Não teremos dúvidas da presença da proposopeia1 em «as borboletas [...] dançavam», se tivermos em conta que prosopopeia [«do grego propsopopóia, "personificação, pelo latim prosopopeia- (Sebastião Cherubim, Dicionário de Figuras da Linguagem, São Paulo, Pioneira, 1989, pp. 55-56)] se trata de uma figura de pensamento dentro das figuras de expressividade cujo «processo consiste em atribuir vida, ou qualidades humanas, a seres inanimados, irracionais ou mortos» (João David Pinto Correia, «A expressividade na fala e na escrita», in Falar melhor, Escrever melhor, Lisboa, Selecções do Reader´s Digest, 1991, p. 499), uma vez que é atribuída a um ser irracional — as borboletas — a qualidade/capacidade humana de dançar.
De qualquer modo, para além da possibilidade da prosopopeia, não há dúvida de que há nesses versos a presença da metáfora, uma vez que o sujeito poético faz a fusão de duas realidades — a do voo (das borboletas) e a da dança — que se assemelham (movimento harmonioso das asas e leveza do voo = movimento harmonioso dos corpos e leveza da dança), sem colocar o termo de ligação/comparação como (o voo das borboletas era como uma dança, como se dançassem), sugerindo a imagem de um bailar natural e aprazível (sem música). A evocação sugestiva das sensações - «sem voz» (auditiva, por contraste) e «veludosamente» (táctil) - poder-nos-ão levar a afirmar que nesses versos se insinuam, também, marcas de sinestesia.

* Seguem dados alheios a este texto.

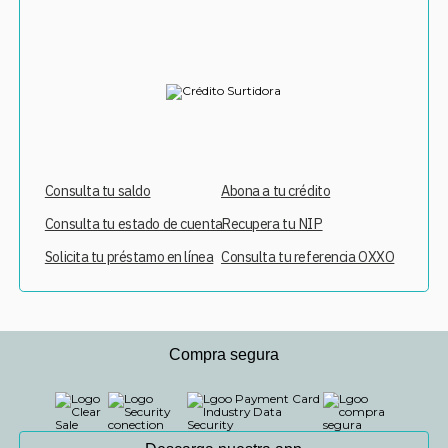
Consulta tu saldo
Abona a tu crédito
Consulta tu estado de cuenta
Recupera tu NIP
Solicita tu préstamo en línea
Consulta tu referencia OXXO
Compra segura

1 No entanto, se nos basearmos na perspetiva do E-Dicionário de Termos Literários, de Carlos Ceia, e do Dicionário de Figuras da Linguagem (ob. cit.) sobre o conceito de proposopeia — citando Mário Ferreira dos Santos, Curso de Oratória e Retórica, Logos, São Paulo, 1958, p. 49 — como «figura de ornamento que consiste em dar vida e palavra às coisas inanimadas, aos seres abstractos, aos ausentes, aos mortos.” ou, ainda, como «figura que consiste em emprestar vida aos seres inanimados, fictícios, ausentes ou mortos» (Sebastião Cherubim, ob. cit.), apercebemo-nos de que estes autores não consideram que o exemplo apresentado seja um caso de proposopeia, uma vez que as borboletas não são seres inanimados nem abstratos.